### [Prompt 1]
Based on the Bass Rock blog post, decide whether each statement agrees with the text, answering yes or no with the deciding words quoted: (a) Final confirmation of the trip was due at 6pm on Wednesday. (b) The Isle of May light has been replaced with LEDs. (c) The sea was calmer than on the day of the Fidra trip earlier in the year.
### [Prompt 2]
Rename "trip" to "outing" in the Bass Rock blog post and write out the passage starting with "Fast forward a" and going on through "when you can.".

### [Document extract]
So, eagle-eyed followers of my blog will recall that my last post claimed to be the final one for the year. It turns out that wasn’t quite right, which I suspected at the time might be the case, such is the way when opportunities seem to arise out of the undergrowth, even at this time of year.

For a few years now we’ve had our names on a list to go on a winter trip to Bass Rock at the entrance to the Firth of Forth. Every winter the organiser, Alan, would be very helpfully communicating with the boatman and sending emails every couple of weeks with new potential dates and each time it would come back with the instruction “Stand down”. However, last year Bob got lucky and managed to be around for the trip out on the Braveheart from North Berwick. With a four-month-old baby at the time, I was the one who stayed at home, but with the promise that I would still get there, one day.

Fast forward a year and, again the emails were coming and then the disappointing messages would follow. A couple of weeks ago we were about to pack our bags when a second email confirmed that, contrary to the first message, the trip was in fact cancelled. When you do these things frequently you accept that sometimes conditions change. That’s just the way of it. You can’t control it, so you just go with it as and when you can.

Well, the email came through at the weekend to say that while Tuesday was not an option, Thursday might be. We had an “amber light” on Monday and then again on Tuesday. Final confirmation was to come at 6pm on Wednesday. Of course, living as far from North Berwick as we do, I needed time to get there. So, after work on Wednesday I continued down the road to Inverness and waited for news to come at 6pm, which it did and it was a green light! So, I hopped onto a train bound for Edinburgh.

It was an early start in Edinburgh for me this morning to make sure I arrived in time for the boat. I am not at my best in the mornings, but I ended up quite pleased to have arrived in North Berwick while it was still dark. Not only could I see the light on Bass Rock flashing away, but the light on Fidra too. Most impressive of all was the Isle of May though. While both the Bass Rock and Fidra lights have been replaced with LEDs, the Isle of May light is still something that slightly resembles a rotating optic and was fabulous to see flashing brightly in the dark. As soon as the first sign of daylight emerged though the flash was significantly less visible. I strolled out to the end of the harbour which is a particularly good vantage point for seeing the three lights already mentioned. I also spotted one across the Firth of Forth, which (based on its location) was most likely to be that lovely little Elie Ness light.

IMG_7159I met up with the rest of the group and we set off. I must admit I was fairly confident that we would get landed as the sea conditions were calmer than the day we went out to Fidra earlier in the year. Bass Rock is an amazing island, very imposing and you can sense that even from a distance away. I had seen “the Bass” a number of times from North Berwick in various conditions, from perfect sunny afternoons to gloomy days when it was shrouded in mist or low cloud. It’s got a similar feel to Ailsa Craig. The approach to the island is awe-inspiring. Seeing that recognisable shape close up is pretty special. We slowed and sat back for a while as the crew had a look at the landing area. There was more swell that we’d be expecting, with the occasional wave from the east skirting around the base of the island. As soon as the skipper, Dougie, started giving advice on exactly when we should go and that he would do two at a time before pulling back and going in again, I began to wonder if landing might not be as straightforward as I had hoped.

### [Information shown]

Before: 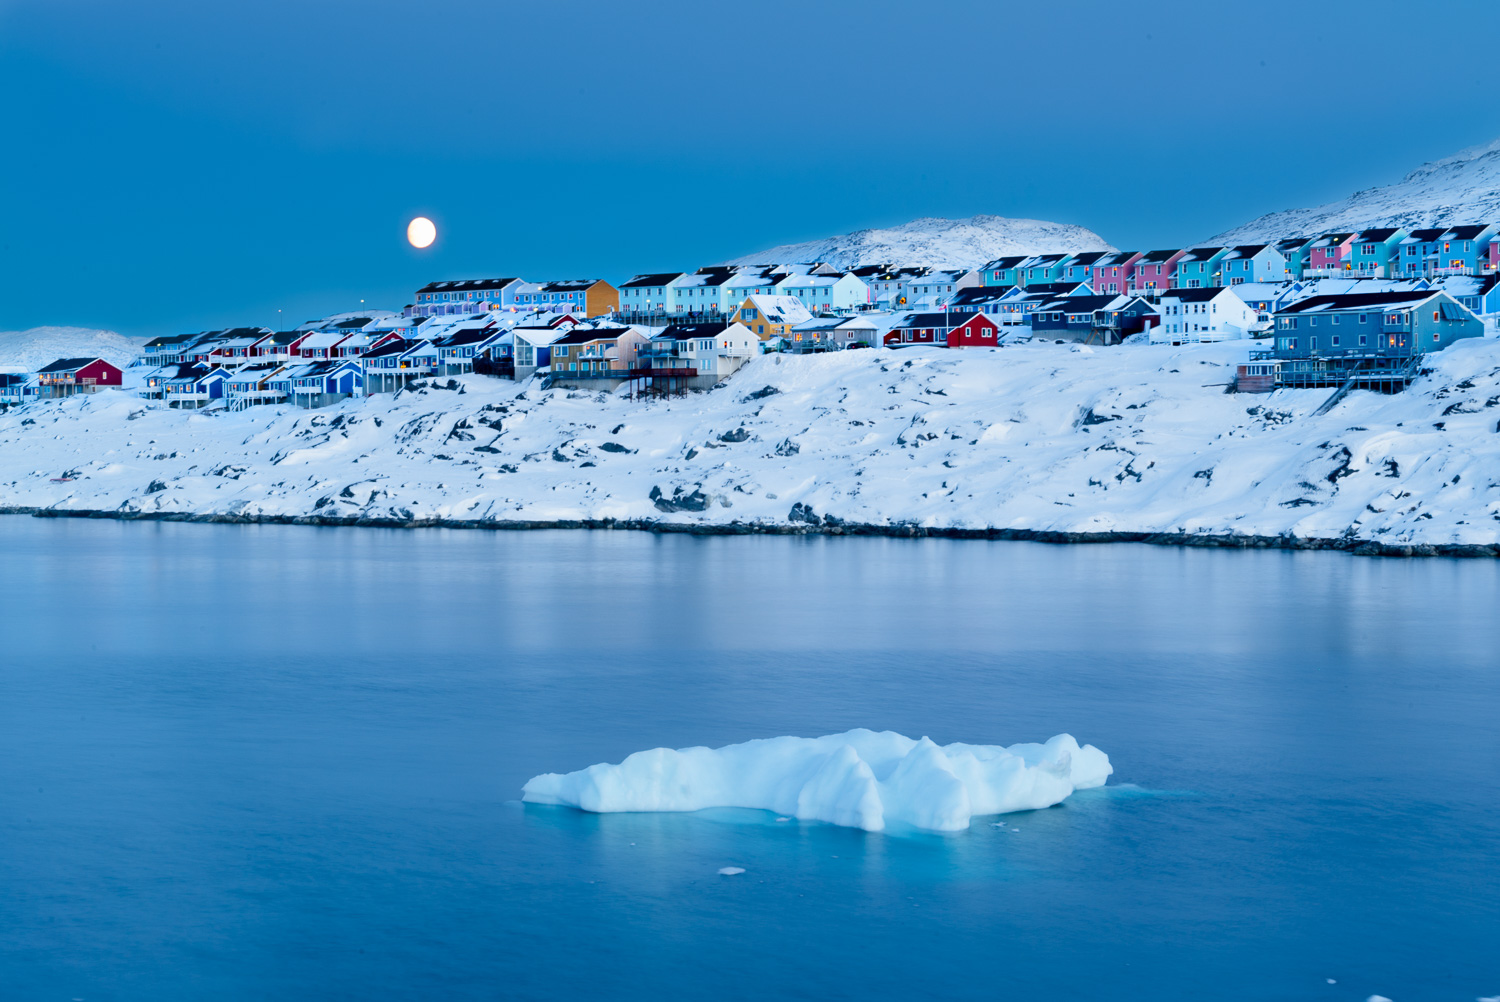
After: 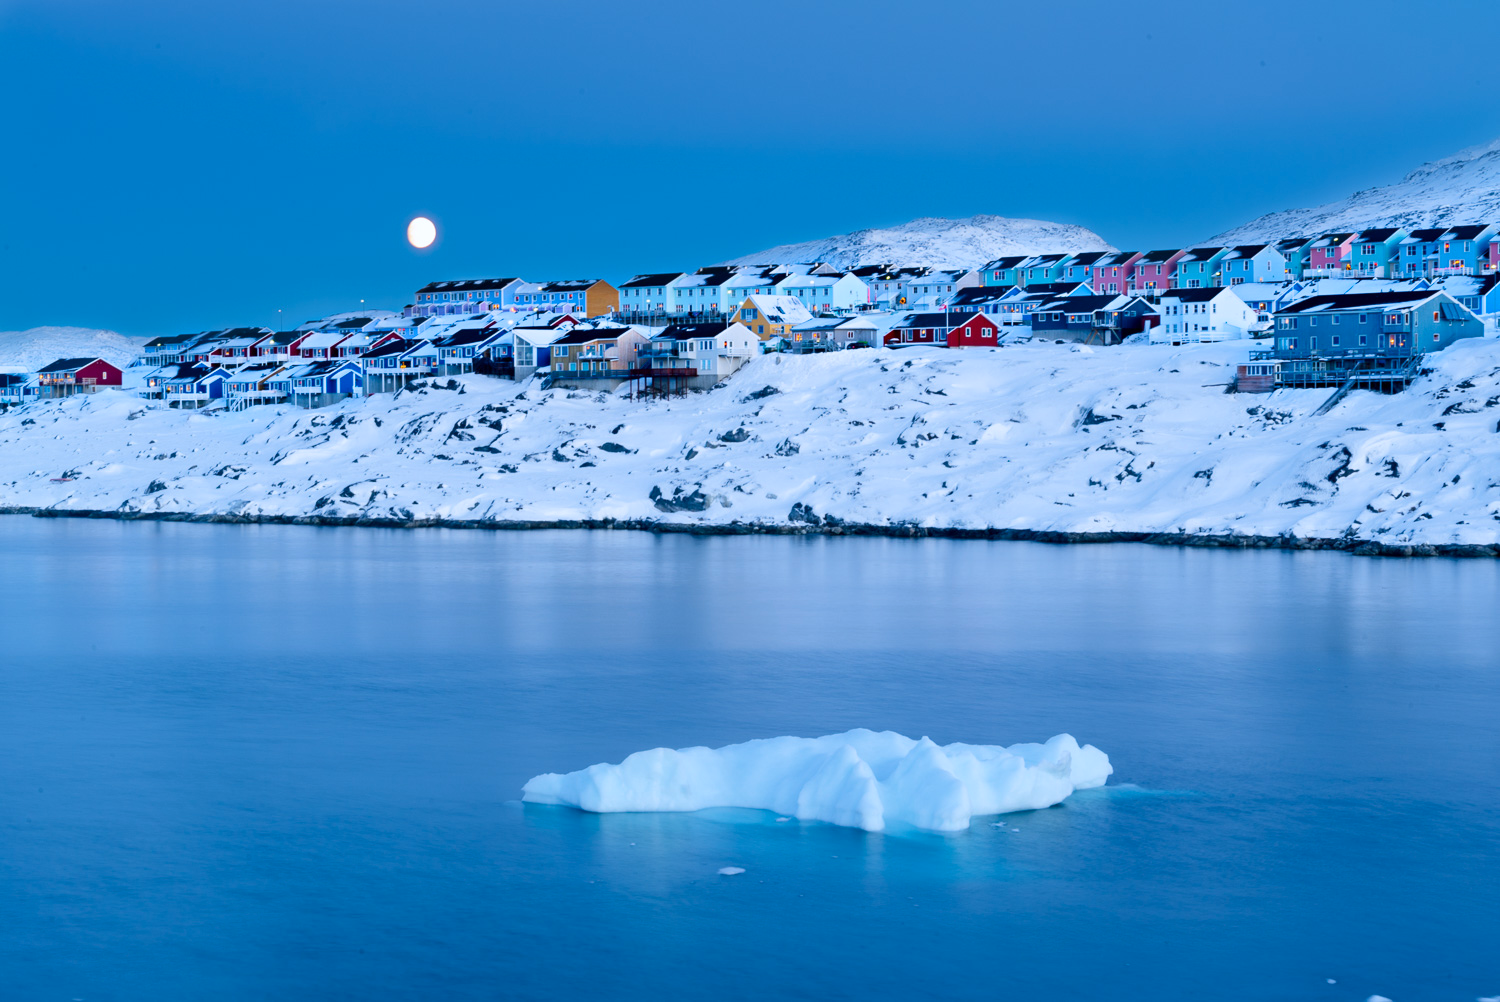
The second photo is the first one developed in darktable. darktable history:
color calibration: gray › normalize channels true, illuminant as shot in camera, x 0.358, y 0.373, temperature 4628.91 K, gamut compression 0.017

### [Output 1]
(a) Yes: "Final confirmation was to come at 6pm on Wednesday."
(b) No: "While both the Bass Rock and Fidra lights have been replaced with LEDs, the Isle of May light is still something that slightly resembles a rotating optic"
(c) Yes: "the sea conditions were calmer than the day we went out to Fidra earlier in the year"

### [Output 2]
Fast forward a year and, again the emails were coming and then the disappointing messages would follow. A couple of weeks ago we were about to pack our bags when a second email confirmed that, contrary to the first message, the outing was in fact cancelled. When you do these things frequently you accept that sometimes conditions change. That’s just the way of it. You can’t control it, so you just go with it as and when you can.